At the same time, organizing has also been underway over the phone and on the web. That’s true of worker organizing as well as the wide array of planned support actions planned by occupiers, unionists, feminists, and others. The website of the allied Corporate Action Network allows anyone to “adopt a store,” taking responsibility for staging an action there on Friday. Since setting up the feature, CAN spokesperson Brian Young said last week, “The surprise so far is the number of people who are adopting who we don’t know…. my strong suspicion is that some of them are [Walmart] workers.”

Days after Walmart retail strikers returned to work October 11, OUR Walmart held the first of a series of national conference calls, moderated by workers, designed to engage co-workers in the vast majority of stores that are yet to see a strike or protest. The campaign has also been connecting workers online over campaign websites and sites like Facebook.

“The idea that the way to organize Walmart ultimately is for non-union workers at these various locations around the country to take matters into their own hands makes sense,” said Burns, a negotiator for an airline union. “There’s just too many Walmart workers for these organizers from the various unions and their sponsored organizations to be able to organize. So if and when Walmart does organize, it’s going to have to be because of the self-organization of workers.”

Organizers hope social media helps activate leaders who—despite being in cities with no prior Walmart activism or pre-established OUR Walmart leaders—are prepared to strike and bring co-workers out with them. Sites like Facebook have also helped OUR Walmart to discover cities, and leaders, that deserve to start getting staff attention.

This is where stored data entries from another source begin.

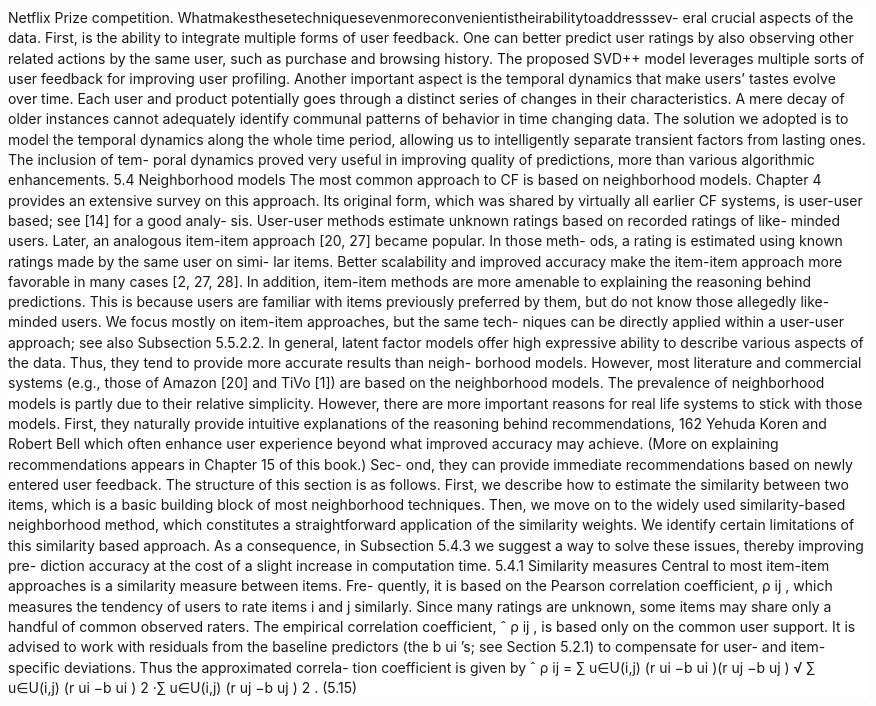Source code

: Netflix Prize competition.
Whatmakesthesetechniquesevenmoreconvenientistheirabilitytoaddresssev-
eral crucial aspects of the data. First, is the ability to integrate multiple forms of user
feedback. One can better predict user ratings by also observing other related actions
by the same user, such as purchase and browsing history. The proposed SVD++
model leverages multiple sorts of user feedback for improving user profiling.
Another important aspect is the temporal dynamics that make users’ tastes evolve
over time. Each user and product potentially goes through a distinct series of
changes in their characteristics. A mere decay of older instances cannot adequately
identify communal patterns of behavior in time changing data. The solution we
adopted is to model the temporal dynamics along the whole time period, allowing
us to intelligently separate transient factors from lasting ones. The inclusion of tem-
poral dynamics proved very useful in improving quality of predictions, more than
various algorithmic enhancements.
5.4 Neighborhood models
The most common approach to CF is based on neighborhood models. Chapter 4
provides an extensive survey on this approach. Its original form, which was shared
by virtually all earlier CF systems, is user-user based; see [14] for a good analy-
sis. User-user methods estimate unknown ratings based on recorded ratings of like-
minded users.
Later, an analogous item-item approach [20, 27] became popular. In those meth-
ods, a rating is estimated using known ratings made by the same user on simi-
lar items. Better scalability and improved accuracy make the item-item approach
more favorable in many cases [2, 27, 28]. In addition, item-item methods are more
amenable to explaining the reasoning behind predictions. This is because users are
familiar with items previously preferred by them, but do not know those allegedly
like-minded users. We focus mostly on item-item approaches, but the same tech-
niques can be directly applied within a user-user approach; see also Subsection
5.5.2.2.
In general, latent factor models offer high expressive ability to describe various
aspects of the data. Thus, they tend to provide more accurate results than neigh-
borhood models. However, most literature and commercial systems (e.g., those of
Amazon [20] and TiVo [1]) are based on the neighborhood models. The prevalence
of neighborhood models is partly due to their relative simplicity. However, there are
more important reasons for real life systems to stick with those models. First, they
naturally provide intuitive explanations of the reasoning behind recommendations,
162 Yehuda Koren and Robert Bell
which often enhance user experience beyond what improved accuracy may achieve.
(More on explaining recommendations appears in Chapter 15 of this book.) Sec-
ond, they can provide immediate recommendations based on newly entered user
feedback.
The structure of this section is as follows. First, we describe how to estimate the
similarity between two items, which is a basic building block of most neighborhood
techniques. Then, we move on to the widely used similarity-based neighborhood
method, which constitutes a straightforward application of the similarity weights.
We identify certain limitations of this similarity based approach. As a consequence,
in Subsection 5.4.3 we suggest a way to solve these issues, thereby improving pre-
diction accuracy at the cost of a slight increase in computation time.
5.4.1 Similarity measures
Central to most item-item approaches is a similarity measure between items. Fre-
quently, it is based on the Pearson correlation coefficient, ρ ij , which measures the
tendency of users to rate items i and j similarly. Since many ratings are unknown,
some items may share only a handful of common observed raters. The empirical
correlation coefficient, ˆ ρ ij , is based only on the common user support. It is advised
to work with residuals from the baseline predictors (the b ui ’s; see Section 5.2.1) to
compensate for user- and item-specific deviations. Thus the approximated correla-
tion coefficient is given by
ˆ ρ ij =
∑ u∈U(i,j) (r ui −b ui )(r uj −b uj )
√
∑ u∈U(i,j) (r ui −b ui ) 2
·∑
u∈U(i,j) (r uj −b uj ) 2
. (5.15)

One of them is Cory Parker. A 23-year-old Tupelo, Mississippi worker, Parker said he lost his house because of Walmart’s low wages, only to have a manager tell him, “Why don’t you just go and live at a homeless shelter?” “I was already trying to start a movement in our store,” said Parker. So when a co-worker sent him a message on Facebook pointing out OUR Walmart’s page, “from the very first time I read that…I had set my mind to, ‘This is what I need to do.’”

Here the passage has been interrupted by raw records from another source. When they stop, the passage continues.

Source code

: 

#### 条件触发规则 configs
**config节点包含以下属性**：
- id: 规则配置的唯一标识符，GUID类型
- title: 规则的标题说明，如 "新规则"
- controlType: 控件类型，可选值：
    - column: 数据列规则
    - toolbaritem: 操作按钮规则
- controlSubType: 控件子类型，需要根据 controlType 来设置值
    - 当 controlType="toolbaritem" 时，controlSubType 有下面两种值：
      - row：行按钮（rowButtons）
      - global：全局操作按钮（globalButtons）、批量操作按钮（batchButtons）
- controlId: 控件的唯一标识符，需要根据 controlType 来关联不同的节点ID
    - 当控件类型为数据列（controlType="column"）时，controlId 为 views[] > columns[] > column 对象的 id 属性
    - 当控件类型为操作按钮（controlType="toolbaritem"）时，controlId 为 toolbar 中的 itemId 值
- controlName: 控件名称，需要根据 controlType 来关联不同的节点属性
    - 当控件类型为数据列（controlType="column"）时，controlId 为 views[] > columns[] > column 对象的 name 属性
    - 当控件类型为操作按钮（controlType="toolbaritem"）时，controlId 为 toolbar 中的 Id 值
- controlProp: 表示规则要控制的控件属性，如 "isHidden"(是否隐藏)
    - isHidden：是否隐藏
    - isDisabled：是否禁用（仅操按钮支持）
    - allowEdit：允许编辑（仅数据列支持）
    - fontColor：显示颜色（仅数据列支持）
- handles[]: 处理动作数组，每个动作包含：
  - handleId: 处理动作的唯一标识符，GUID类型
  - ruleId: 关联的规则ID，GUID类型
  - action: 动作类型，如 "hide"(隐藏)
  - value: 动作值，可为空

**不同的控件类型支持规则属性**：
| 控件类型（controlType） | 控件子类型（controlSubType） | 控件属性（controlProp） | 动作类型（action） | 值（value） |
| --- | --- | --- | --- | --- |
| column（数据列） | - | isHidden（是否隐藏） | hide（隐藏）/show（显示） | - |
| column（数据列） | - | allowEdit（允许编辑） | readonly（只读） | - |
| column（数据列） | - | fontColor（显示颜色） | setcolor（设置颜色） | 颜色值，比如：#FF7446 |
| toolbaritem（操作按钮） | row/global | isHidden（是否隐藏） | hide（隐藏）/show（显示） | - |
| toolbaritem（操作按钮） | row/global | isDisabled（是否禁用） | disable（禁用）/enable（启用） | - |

The Facebook page led Parker to an OUR Walmart conference call moderated by Mary Pat Tifft, a long-time OUR Walmart leader in Wisconsin. “She spoke directly to me,” said Parker. After he spoke up on the call, she found him on Facebook and arranged a one-on-one phone conversation. Since then, OUR Walmart has sent organizers to Mississippi to help Parker organize Tupelo workers for the strike.

Parker said that the web has also helped him withstand intimidation. After he became more vocal at work, he said, management tried to discourage him with group “captive audience” meetings and one-on-one threats. Parker said he discusses these experiences on Facebook with Walmart worker activists in other states who’ve experienced the same thing. “They will actually tell me it is OK to be scared,” said Parker, and they help ensure that “I don’t lose my sight.”

Under a framework where organizing requires “intense and personal” face-to-face connections, said Getman, “This really shouldn’t work that well. And yet, who knows? I certainly have a feeling that it has to be tried on a great scale to find out.”